When the EPL was originally brought in in 2022, it was designed with relatively generous
investment allowances (such that, overall, new UK upstream CAPEX investment could attract
up to 91p in the pound of tax relief). This has created a significant incentive for existing UK
producers to invest in new projects – indeed, our modelling estimates that it can increase the
value of a new UK project to an existing producer by up to 61% if tax allowances are able to
be used against existing production. As such, any government watering down of the EPL tax
allowances could impact industry decisions to invest in new projects, including potentially
Buchan.
In our view, the danger of changes to investment allowances may be limited. While we expect
that both the incumbent Conservative government and the Labour opposition are including
the significant benefit to the exchequer from the EPL in their fiscal calculations for the next
five years, we find it hard to believe neither would look beyond this period.
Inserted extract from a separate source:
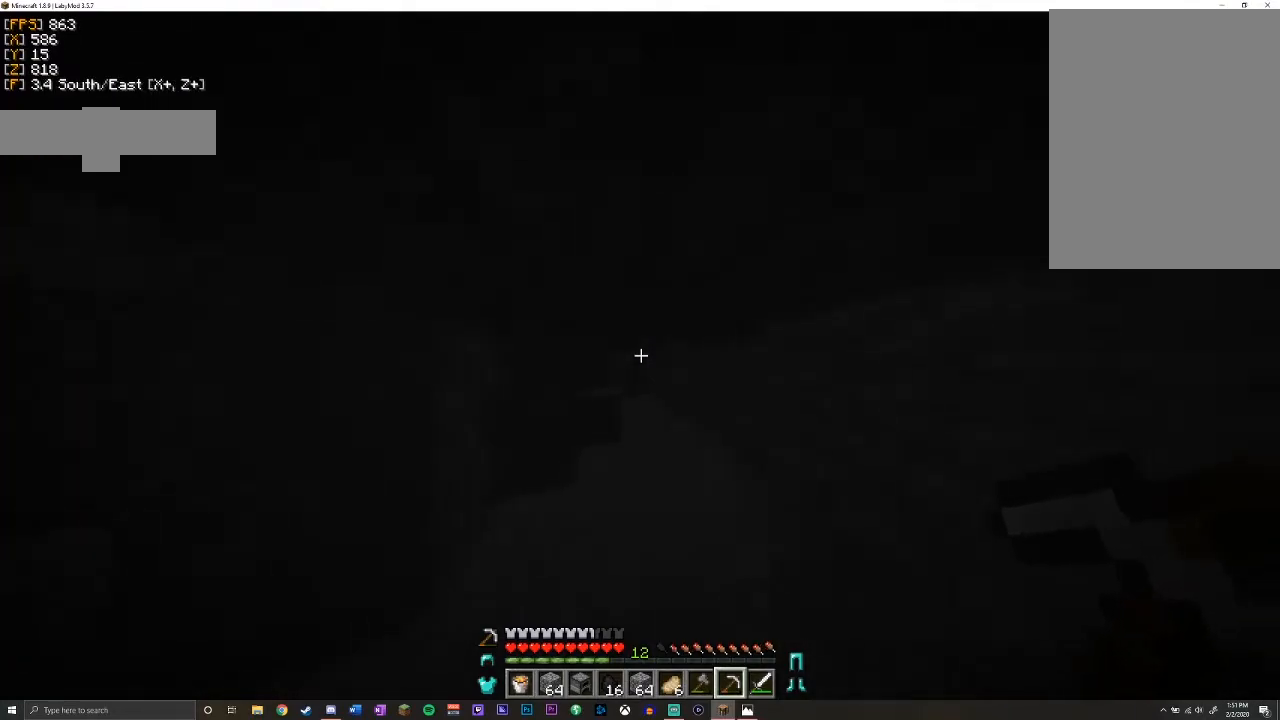
{"keys": ["w"], "mouse": [], "events": [[183, "d", "down"], [283, "d", "up"]]}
Altering tax
allowances could have a more significant negative effect on future UK North Sea projects
and investment than the existing EPL regime (which, for all its faults, is relatively well
designed for encouraging new investment), and this could in turn have an impact on
government fiscal calculations beyond 2029. Damaging the UK oil and gas industry in the
longer term would be economically self-defeating for an incoming Labour government,
ultimately damaging government spending flexibility. This would be a choice that Labour
would have to face up to in government, with potential serious consequences if it were to
degrade UK oil and gas tax allowances. In our view, the move from campaign rhetoric to
implementing policy is more likely than not to see Labour take a moderate stance in practice.
We also consider the fact that 72% of total UK energy supply in 2022 was from oil and gas,
the c.200k well-paid UK jobs that UK oil and gas activity supports, and the substantially lower
emissions from domestic oil and gas production versus most imports (particularly LNG), as
further strong points in favour of a moderate government approach to oil and gas taxation.